In case of intoxication with carbamazepine, hemodialysis and forced diuresis will not be effective. It is important to remember that 2-3 days after taking an excessive dose of the drug, overdose symptoms may re-intensify, so constant monitoring by a doctor will be required.

Carbamazepine: description (pharmacology)

The active component is classified as a dibenzadiazepine derivative. This drug has analgesic (for neuralgia), antimanic, antidiuretic (for diabetes insipidus) and normothymic properties.

The action of the drug is realized through the blockade of voltage-gated sodium channels, leading to the stabilization of neuronal membranes and a decrease in synaptic conductivity.

The drug prevents the re-formation of sodium-dependent potentials in depolarized neurons.

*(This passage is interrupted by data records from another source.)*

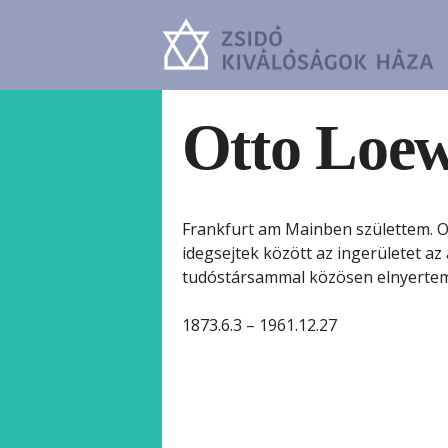
Otto Loew
Frankfurt am Mainben születtem. O
idegsejtek között az ingerületet az 
tudóstársammal közösen elnyertem
1873.6.3 – 1961.12.27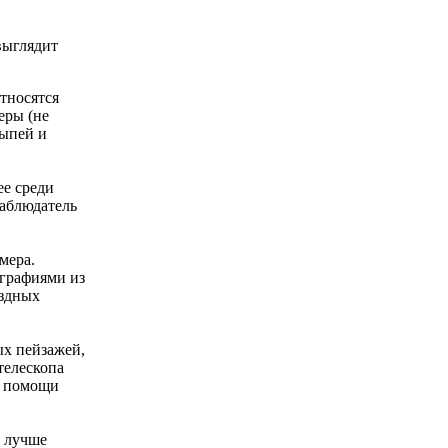
 выглядит
относятся
еры (не
сыпей и
ее среди
наблюдатель
мера.
ографиями из
ездных
ых пейзажей,
телескопа
ез помощи
у лучше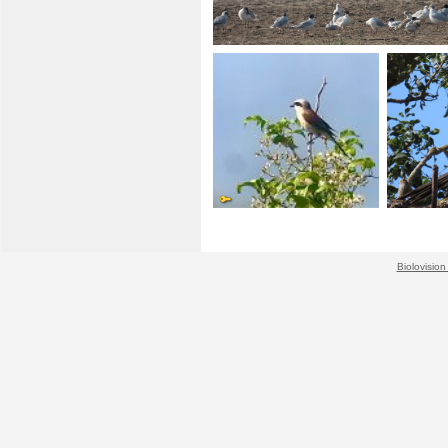
Biolovision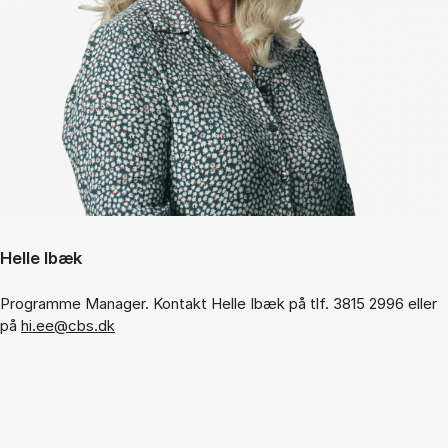
Helle Ibæk
Programme Manager. Kontakt Helle Ibæk på tlf. 3815 2996 eller
på
hi.ee@cbs.dk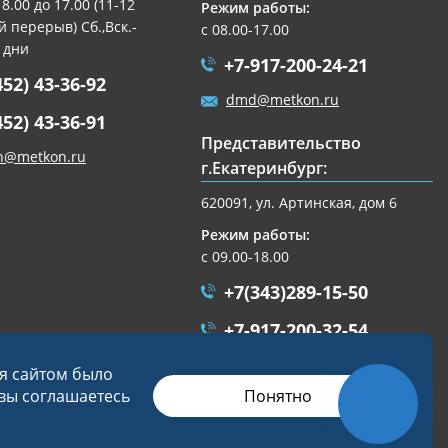
 8.00 до 17.00 (11-12
Режим работы:
 перерыв) Сб.,Вск.-
с 08.00-17.00
 дни
+7-917-200-24-21
452) 43-36-92
dmd@metkon.ru
452) 43-36-91
Представительство
n@metkon.ru
г.Екатеринбург:
620091, ул. Артинская, дом 6
Режим работы:
с 09.00-18.00
+7(343)289-15-50
+7-917-200-32-54
ekb@metkon.ru
ся сайтом было
Понятно
 вы соглашаетесь
Разработка сайта
Студия «СТРОИМ САЙТ»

In addition, carbamazepine reduces the release of glutamate , thereby reducing the likelihood of epileptic seizures, reducing the manifestations of anxiety and depression, and decreasing irritability and aggressiveness.

In the presence of trigeminal neuralgia, tabes dorsalis, post-traumatic paresthesia and postherpetic neuralgia, the use of the drug significantly reduces pain.

The use of carbamazepine during alcohol withdrawal reduces the severity of symptoms and increases the threshold of readiness for seizures.

In the presence of diabetes mellitus, the drug restores water balance, reduces diuresis and the feeling of heat.

The antipsychotic effect is achieved 7-10 days after the start of treatment due to inhibition of the formation of dopamine and norepinephrine.